Annalisa, tu cosa ne pensi a proposito? Il lavoro è ancora uno dei valori fondante della sinistra o è una zavorra che, per via del neoliberismo e dell’innovazione tecnologia, potremo domani evitare?

* * *


Seconda domanda. La sinistra degli ultimi decenni è abbastanza malmessa.
Probabilmente manca una teoria forte di base, un pensiero o dei valori
fondanti; ci sentiamo infatti tutti un po’ disorientati. Negli ultimi
anni però si è accesa una nuova speranza: le tante lotte per i beni
comuni, dall’acqua alle valli da difendere dalla TAV, dai teatri
occupati alla lotta per la biodiversità contro i brevetti su esseri viventi ed OGM e così via. Da queste lotte, da tali prassi di riappropriazione dei beni comuni, può nascere una teoria fondante per una nuova sinistra?

* * * 


Terza domanda. La forma burocratica di partito forse oggi non esiste più. Lungi da accezioni negative, una organizzazione è definita burocratica quando esistono in essa ruoli fissi e regole predeterminate. La burocrazia dei
partiti del Secolo scorso era in fondo una forma di democrazia: un militante per
divenire quadro o dirigente era obbligato a seguire un certo percorso, a fare anche una gavetta iniziale 
ed infine ad accettare regole burocratiche di selezione interne al partito. Il cosiddetto "centralismo democratico" del Partito Comunista derivava in fondo da un meccanismo burocratico di questo tipo.

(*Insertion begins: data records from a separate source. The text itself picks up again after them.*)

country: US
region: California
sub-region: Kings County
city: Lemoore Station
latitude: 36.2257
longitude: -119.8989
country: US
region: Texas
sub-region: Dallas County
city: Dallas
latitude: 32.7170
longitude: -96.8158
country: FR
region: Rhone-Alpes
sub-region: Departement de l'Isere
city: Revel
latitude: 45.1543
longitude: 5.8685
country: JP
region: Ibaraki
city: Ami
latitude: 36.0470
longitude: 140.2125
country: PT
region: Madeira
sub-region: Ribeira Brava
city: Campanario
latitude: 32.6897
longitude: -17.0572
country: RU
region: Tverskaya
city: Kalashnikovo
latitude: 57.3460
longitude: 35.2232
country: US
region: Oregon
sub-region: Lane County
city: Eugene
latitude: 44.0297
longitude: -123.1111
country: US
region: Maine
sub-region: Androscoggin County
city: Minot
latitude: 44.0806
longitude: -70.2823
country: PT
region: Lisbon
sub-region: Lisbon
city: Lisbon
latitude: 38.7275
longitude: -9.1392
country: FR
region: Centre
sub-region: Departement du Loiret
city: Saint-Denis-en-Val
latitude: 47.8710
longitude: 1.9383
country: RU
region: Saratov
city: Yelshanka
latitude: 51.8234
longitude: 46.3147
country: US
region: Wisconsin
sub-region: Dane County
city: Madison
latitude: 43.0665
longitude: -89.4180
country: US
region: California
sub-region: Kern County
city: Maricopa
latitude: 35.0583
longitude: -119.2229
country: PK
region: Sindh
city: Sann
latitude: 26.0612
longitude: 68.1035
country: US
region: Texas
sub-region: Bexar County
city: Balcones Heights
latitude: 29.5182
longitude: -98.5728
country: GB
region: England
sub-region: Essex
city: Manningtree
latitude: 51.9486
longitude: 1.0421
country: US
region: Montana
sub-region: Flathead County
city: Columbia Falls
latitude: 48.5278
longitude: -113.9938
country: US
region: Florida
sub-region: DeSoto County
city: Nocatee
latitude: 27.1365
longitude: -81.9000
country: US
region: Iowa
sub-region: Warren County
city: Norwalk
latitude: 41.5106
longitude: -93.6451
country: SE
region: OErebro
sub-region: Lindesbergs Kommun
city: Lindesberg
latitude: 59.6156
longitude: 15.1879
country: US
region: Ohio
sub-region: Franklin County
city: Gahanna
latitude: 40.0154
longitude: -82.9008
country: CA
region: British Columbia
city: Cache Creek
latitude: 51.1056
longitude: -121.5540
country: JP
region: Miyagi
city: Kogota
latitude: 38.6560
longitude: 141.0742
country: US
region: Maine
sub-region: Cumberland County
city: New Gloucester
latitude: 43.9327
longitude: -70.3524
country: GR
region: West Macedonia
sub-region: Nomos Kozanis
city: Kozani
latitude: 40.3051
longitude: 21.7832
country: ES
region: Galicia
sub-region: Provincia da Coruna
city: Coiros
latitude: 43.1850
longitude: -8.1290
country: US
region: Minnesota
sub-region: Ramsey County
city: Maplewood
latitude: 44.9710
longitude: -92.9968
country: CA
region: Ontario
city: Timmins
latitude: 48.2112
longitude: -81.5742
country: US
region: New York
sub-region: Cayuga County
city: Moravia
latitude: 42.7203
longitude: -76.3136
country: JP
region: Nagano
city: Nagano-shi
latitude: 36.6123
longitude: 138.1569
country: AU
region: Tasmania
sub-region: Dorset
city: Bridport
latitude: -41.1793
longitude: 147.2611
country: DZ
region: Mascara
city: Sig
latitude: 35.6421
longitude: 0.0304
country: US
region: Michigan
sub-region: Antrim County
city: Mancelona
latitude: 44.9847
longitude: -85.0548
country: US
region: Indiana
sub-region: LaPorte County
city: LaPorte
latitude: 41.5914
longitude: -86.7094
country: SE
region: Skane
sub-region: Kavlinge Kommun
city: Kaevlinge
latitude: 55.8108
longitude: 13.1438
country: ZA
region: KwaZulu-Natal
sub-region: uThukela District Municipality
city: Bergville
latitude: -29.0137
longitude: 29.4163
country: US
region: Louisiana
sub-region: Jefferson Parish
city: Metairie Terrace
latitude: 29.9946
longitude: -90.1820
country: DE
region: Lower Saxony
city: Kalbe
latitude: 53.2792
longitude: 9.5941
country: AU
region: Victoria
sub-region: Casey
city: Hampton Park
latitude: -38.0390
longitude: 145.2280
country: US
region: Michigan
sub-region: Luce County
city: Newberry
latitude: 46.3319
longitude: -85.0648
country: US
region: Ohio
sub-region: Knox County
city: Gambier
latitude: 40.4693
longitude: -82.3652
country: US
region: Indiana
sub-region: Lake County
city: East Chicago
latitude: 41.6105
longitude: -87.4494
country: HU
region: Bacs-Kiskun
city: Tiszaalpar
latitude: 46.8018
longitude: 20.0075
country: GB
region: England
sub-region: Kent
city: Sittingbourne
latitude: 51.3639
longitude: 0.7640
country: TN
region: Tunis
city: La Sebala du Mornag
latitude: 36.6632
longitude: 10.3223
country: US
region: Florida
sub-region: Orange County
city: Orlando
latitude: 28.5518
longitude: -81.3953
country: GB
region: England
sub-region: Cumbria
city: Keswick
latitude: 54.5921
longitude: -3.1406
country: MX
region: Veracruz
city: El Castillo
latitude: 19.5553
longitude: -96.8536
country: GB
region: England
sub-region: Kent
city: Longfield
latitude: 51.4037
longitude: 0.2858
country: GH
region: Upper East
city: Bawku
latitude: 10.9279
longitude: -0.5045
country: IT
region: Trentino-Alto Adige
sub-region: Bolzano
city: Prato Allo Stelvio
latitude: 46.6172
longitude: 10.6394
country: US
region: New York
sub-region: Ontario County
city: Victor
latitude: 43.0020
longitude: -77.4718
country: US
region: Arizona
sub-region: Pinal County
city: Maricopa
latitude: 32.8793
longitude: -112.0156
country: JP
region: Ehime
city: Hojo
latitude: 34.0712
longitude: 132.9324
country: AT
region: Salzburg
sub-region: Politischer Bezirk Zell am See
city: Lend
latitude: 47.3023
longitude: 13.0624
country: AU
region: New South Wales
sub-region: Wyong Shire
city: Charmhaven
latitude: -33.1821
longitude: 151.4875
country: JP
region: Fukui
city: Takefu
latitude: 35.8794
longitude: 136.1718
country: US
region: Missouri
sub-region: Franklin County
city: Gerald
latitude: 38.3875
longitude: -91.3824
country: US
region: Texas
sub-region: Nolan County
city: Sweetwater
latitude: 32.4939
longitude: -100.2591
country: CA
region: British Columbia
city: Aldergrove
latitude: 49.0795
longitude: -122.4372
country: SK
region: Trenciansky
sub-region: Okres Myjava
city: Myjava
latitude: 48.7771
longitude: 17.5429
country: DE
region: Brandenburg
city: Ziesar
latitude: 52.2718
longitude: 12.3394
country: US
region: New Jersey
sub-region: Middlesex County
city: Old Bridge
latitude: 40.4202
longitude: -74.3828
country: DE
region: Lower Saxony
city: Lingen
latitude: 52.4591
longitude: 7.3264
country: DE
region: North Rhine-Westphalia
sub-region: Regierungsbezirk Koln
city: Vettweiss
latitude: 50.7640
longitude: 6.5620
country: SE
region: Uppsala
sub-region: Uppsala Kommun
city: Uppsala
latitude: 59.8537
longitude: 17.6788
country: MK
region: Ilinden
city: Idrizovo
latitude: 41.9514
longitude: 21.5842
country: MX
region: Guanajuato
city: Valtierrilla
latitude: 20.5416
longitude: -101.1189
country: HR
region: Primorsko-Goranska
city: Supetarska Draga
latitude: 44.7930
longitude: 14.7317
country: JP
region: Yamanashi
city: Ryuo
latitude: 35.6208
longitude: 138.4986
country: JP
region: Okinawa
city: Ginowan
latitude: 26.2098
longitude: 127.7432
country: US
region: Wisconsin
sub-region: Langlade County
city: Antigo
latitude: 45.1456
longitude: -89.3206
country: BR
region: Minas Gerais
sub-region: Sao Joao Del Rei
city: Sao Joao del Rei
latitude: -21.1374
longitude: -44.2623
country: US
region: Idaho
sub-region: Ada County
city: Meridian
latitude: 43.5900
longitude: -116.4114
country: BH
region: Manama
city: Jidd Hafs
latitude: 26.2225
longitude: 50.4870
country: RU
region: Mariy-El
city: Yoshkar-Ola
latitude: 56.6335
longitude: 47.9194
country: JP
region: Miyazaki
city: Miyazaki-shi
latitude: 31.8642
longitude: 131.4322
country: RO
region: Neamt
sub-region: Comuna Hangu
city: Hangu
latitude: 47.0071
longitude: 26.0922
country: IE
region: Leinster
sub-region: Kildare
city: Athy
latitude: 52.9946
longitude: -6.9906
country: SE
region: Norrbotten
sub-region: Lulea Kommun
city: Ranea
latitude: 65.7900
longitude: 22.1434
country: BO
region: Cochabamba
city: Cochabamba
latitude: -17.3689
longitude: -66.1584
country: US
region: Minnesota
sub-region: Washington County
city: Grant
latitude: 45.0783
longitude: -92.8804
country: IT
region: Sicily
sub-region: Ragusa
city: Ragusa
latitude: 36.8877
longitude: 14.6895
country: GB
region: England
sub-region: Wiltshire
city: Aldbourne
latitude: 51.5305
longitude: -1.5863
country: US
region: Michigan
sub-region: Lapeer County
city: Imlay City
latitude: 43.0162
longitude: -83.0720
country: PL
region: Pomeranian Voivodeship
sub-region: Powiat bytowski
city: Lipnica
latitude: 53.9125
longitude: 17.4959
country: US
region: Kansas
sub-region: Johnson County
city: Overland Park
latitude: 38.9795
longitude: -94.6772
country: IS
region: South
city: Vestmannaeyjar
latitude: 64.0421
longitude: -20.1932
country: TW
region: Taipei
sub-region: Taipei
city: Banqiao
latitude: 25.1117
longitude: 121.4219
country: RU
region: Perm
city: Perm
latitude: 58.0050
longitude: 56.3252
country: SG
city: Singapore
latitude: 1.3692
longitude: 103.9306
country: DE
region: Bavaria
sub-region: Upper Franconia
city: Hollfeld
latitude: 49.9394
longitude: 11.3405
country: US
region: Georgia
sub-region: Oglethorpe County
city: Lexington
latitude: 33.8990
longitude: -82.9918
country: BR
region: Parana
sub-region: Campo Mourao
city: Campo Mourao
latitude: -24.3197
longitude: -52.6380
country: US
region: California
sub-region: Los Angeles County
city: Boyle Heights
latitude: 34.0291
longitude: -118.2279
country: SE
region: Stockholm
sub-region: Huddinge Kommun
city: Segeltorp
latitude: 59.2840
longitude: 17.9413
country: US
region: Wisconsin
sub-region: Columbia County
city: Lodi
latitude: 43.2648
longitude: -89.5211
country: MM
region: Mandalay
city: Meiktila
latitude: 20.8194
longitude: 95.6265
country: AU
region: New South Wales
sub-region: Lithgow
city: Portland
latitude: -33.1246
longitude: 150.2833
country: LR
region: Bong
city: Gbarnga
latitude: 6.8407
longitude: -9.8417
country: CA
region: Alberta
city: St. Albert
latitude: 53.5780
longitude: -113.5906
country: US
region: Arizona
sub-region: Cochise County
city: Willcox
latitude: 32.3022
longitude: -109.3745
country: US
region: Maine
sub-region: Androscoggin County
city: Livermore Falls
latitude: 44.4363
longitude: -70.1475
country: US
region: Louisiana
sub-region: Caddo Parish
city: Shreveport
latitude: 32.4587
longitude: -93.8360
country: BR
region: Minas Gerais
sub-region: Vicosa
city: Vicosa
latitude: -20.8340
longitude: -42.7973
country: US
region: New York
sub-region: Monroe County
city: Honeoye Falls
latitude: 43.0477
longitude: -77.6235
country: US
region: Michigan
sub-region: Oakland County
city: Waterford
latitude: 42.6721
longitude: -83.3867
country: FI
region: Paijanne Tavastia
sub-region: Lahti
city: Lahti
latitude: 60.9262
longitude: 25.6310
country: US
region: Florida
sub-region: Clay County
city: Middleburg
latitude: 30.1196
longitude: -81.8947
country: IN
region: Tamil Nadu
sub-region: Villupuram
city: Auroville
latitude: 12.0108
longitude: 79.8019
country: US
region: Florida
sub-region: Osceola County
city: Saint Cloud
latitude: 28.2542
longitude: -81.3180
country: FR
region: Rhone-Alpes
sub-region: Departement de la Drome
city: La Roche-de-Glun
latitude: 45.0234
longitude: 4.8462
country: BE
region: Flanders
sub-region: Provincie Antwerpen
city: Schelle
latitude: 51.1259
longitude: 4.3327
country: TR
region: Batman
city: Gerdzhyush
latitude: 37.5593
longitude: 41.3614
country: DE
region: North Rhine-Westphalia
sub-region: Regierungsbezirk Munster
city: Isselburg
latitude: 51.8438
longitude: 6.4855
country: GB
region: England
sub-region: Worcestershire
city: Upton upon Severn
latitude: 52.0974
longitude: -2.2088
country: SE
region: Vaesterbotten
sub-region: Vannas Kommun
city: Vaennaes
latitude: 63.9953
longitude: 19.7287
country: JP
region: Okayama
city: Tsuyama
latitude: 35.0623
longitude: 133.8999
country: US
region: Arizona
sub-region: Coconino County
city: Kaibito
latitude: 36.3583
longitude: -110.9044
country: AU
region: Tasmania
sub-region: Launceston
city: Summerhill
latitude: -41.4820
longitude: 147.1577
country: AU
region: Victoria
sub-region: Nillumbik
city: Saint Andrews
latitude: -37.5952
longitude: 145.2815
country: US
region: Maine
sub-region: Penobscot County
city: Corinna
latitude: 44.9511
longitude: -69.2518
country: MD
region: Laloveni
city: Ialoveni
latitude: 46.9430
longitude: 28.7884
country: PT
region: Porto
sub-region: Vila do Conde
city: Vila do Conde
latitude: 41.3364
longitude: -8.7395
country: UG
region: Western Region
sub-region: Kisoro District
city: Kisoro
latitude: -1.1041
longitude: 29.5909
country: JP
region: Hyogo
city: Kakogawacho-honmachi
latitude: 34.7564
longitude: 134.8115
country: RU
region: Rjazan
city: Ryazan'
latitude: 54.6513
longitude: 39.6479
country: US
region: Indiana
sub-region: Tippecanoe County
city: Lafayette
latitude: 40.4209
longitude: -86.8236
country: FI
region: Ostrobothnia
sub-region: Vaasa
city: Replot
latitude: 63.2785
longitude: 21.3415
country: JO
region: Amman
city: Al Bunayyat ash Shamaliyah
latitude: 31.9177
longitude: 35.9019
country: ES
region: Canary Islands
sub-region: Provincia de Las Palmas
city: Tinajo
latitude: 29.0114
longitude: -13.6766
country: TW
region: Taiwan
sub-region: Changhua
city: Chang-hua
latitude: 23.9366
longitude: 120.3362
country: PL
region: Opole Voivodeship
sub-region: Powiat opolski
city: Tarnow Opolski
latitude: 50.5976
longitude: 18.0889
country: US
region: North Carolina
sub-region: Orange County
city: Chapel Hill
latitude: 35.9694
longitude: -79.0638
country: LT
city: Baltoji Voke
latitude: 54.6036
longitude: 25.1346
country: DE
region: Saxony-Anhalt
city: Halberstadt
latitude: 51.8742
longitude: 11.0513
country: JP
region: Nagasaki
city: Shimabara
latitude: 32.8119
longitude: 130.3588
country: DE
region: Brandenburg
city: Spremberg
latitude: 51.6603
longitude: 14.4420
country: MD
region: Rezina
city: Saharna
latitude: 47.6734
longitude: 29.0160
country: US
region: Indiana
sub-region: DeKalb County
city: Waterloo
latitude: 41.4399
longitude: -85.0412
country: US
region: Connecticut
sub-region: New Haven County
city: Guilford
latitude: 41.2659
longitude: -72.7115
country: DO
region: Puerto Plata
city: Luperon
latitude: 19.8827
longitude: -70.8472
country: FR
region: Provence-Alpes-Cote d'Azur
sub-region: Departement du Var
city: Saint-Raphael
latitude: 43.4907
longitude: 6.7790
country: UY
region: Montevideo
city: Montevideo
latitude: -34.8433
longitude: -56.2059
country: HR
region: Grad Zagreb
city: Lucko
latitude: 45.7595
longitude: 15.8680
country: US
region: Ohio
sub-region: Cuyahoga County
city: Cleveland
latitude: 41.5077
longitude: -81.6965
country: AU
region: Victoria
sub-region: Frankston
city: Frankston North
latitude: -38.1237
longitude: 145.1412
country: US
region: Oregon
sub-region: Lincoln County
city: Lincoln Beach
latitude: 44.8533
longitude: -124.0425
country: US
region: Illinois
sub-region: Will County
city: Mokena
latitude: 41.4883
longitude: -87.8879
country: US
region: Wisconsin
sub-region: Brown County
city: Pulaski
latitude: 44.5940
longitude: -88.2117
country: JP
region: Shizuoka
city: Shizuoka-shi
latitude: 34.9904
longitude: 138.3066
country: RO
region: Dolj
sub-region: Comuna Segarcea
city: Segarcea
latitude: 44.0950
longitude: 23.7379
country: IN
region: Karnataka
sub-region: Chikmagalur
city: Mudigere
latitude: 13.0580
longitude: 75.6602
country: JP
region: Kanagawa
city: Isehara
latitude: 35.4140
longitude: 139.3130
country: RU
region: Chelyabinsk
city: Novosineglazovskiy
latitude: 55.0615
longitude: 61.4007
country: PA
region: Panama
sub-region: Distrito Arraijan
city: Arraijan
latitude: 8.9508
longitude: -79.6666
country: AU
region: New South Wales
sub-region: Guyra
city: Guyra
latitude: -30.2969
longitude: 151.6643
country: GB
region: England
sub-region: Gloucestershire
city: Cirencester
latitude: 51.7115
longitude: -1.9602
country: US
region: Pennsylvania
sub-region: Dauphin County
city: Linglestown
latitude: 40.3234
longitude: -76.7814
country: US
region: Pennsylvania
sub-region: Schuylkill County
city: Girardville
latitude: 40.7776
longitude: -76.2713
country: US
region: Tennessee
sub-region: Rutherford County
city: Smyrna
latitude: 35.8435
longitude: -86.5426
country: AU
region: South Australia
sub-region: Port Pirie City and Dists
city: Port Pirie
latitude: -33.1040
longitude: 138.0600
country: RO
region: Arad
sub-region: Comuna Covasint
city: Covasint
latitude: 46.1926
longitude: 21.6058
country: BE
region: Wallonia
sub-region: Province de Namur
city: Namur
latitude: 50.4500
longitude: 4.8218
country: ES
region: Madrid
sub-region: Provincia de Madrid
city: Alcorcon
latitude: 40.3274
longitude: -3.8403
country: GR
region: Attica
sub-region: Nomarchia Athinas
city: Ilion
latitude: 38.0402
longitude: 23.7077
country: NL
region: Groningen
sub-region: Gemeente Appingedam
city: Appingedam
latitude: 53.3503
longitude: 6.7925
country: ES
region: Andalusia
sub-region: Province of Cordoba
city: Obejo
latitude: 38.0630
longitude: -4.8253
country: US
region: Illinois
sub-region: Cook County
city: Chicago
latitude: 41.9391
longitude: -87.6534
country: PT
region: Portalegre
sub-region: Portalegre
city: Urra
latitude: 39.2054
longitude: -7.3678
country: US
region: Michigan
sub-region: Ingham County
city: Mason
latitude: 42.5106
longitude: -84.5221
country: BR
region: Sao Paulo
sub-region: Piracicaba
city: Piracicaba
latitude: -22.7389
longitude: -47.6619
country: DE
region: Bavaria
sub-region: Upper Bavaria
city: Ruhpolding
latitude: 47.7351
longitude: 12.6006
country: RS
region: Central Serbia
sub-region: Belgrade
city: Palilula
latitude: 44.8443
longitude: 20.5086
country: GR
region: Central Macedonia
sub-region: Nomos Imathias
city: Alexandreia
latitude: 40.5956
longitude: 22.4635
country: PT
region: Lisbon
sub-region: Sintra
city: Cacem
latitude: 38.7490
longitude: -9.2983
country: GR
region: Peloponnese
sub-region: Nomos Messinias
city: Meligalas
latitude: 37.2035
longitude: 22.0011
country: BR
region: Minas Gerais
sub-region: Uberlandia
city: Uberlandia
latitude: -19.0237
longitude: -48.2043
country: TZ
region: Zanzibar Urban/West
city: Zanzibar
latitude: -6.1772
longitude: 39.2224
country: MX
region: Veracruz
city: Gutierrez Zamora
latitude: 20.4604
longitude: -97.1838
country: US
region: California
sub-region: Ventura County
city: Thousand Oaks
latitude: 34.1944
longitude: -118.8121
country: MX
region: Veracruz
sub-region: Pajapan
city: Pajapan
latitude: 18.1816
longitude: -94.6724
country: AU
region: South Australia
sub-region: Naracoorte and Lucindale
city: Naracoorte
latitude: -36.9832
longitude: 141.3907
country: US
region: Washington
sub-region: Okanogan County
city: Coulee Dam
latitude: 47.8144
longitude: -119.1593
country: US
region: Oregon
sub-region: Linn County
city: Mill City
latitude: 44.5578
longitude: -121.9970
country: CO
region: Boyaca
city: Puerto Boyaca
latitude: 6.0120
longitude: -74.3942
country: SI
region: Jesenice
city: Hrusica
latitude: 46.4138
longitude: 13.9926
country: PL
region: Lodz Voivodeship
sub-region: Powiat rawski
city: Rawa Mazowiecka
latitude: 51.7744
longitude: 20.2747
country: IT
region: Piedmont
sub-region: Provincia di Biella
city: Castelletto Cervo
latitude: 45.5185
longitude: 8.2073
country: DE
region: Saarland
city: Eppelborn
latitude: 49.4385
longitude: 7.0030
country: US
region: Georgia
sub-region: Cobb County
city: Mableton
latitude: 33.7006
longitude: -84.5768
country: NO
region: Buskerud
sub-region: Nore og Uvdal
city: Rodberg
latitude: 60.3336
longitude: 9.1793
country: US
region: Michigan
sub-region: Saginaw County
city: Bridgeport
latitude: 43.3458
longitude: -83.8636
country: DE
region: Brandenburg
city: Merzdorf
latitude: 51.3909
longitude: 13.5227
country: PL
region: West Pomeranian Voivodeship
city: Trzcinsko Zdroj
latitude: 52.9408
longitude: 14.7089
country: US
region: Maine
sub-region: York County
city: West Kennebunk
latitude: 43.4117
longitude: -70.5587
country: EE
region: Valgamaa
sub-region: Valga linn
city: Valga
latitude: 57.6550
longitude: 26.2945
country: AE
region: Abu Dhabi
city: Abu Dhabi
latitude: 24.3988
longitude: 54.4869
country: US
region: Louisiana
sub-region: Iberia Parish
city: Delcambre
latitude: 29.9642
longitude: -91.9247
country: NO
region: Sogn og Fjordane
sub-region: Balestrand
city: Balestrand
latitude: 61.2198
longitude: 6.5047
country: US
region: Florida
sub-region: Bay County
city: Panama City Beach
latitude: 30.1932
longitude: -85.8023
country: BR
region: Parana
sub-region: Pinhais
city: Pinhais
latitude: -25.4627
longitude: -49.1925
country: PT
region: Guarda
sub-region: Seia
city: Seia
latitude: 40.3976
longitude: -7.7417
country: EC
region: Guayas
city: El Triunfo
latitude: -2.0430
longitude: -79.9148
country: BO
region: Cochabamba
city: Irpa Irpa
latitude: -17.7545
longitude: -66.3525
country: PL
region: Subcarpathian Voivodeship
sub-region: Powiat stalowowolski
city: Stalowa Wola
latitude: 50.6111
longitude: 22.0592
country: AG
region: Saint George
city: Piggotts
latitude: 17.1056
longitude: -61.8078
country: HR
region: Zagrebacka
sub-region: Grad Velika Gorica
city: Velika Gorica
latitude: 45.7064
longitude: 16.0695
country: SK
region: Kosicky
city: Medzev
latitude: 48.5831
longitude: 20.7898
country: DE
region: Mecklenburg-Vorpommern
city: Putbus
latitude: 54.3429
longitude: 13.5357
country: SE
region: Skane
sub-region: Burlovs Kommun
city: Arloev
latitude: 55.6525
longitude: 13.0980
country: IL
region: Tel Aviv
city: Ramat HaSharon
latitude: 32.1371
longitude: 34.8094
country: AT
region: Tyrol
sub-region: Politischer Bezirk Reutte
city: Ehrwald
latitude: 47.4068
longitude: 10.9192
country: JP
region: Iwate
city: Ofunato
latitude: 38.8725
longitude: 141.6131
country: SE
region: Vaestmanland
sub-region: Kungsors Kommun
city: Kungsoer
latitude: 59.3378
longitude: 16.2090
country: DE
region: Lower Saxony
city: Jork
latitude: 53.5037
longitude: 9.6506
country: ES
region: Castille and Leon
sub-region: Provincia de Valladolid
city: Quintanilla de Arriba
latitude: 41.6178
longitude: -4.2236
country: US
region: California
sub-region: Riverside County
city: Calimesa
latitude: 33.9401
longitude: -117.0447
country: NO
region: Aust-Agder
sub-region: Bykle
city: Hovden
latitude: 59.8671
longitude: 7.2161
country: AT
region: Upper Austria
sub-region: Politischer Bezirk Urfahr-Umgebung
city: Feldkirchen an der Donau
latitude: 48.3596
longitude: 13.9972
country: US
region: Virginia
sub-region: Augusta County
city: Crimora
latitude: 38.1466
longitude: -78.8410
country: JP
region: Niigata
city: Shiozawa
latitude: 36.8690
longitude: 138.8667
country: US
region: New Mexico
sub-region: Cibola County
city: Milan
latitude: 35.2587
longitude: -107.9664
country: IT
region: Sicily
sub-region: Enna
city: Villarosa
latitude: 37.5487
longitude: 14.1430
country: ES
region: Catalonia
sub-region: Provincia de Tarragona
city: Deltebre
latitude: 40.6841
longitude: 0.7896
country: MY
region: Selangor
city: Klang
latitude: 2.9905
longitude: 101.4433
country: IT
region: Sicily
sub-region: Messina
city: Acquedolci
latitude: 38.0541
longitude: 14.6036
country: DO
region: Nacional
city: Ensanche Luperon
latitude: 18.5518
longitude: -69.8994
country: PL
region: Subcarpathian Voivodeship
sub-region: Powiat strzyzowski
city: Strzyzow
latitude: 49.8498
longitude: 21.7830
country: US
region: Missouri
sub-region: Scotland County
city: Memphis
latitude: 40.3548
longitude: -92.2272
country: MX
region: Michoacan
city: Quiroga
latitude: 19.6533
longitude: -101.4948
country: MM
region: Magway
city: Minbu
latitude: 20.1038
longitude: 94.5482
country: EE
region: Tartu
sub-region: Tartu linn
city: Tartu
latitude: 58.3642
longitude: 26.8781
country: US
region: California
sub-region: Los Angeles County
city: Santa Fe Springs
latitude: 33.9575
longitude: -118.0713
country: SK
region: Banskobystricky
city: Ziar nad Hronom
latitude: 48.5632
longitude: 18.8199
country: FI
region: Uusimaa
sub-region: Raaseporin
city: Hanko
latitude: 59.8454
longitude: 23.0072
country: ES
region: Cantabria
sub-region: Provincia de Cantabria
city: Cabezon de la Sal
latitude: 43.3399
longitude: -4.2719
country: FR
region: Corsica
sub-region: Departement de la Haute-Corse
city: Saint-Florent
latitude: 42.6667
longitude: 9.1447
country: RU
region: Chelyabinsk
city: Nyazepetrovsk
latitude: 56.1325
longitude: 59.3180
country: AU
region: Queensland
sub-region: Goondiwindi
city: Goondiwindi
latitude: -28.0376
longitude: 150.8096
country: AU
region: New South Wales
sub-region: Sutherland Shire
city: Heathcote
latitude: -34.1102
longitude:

Oggi i partiti e i movimenti più “alla moda” (come anche i 5 stelle)
hanno forme organizzative snelle, "liquide" ma con regole spesso “fumose”; propongono programmi politici buoni per non scontentare mai nessuno e che, per questo motivo, sembrano scritti da esperti di marketing; usano internet per aggregare la base e con questa comunicano alla velocità della corrente elettrica
dei personal computer. Hanno infine leader carismatici (da Berlusconi
a Grillo) ma non è mai ben chiaro tramite quali meccanismi democratici questi siano stati prescelti dalla base.

Non abbiamo nostalgia delle vecchie forme burocratiche, ma quel che notiamo da circa un ventennio (appunto da Berlusconi a Grillo) è sicuramente molto peggio (almeno dal punto di vista di democrazia interna a una organizzazione politica).

La lista Tsipras è nata per affrontare una competizione elettorale. In
cuor nostro speriamo che dopo le elezioni (bene o male che vadano)
l’esperienza avviata continui e che si prosegua a camminare assieme.
Ma i movimenti e i partiti della sinistra plurale che han contribuito
a creare la lista Tsipras come potranno organizzarsi assieme domani? In che modo potranno configurarsi andando oltre la “vecchia” burocrazia e fuggendo ogni tentazione di farsi guidare da capi carismatici?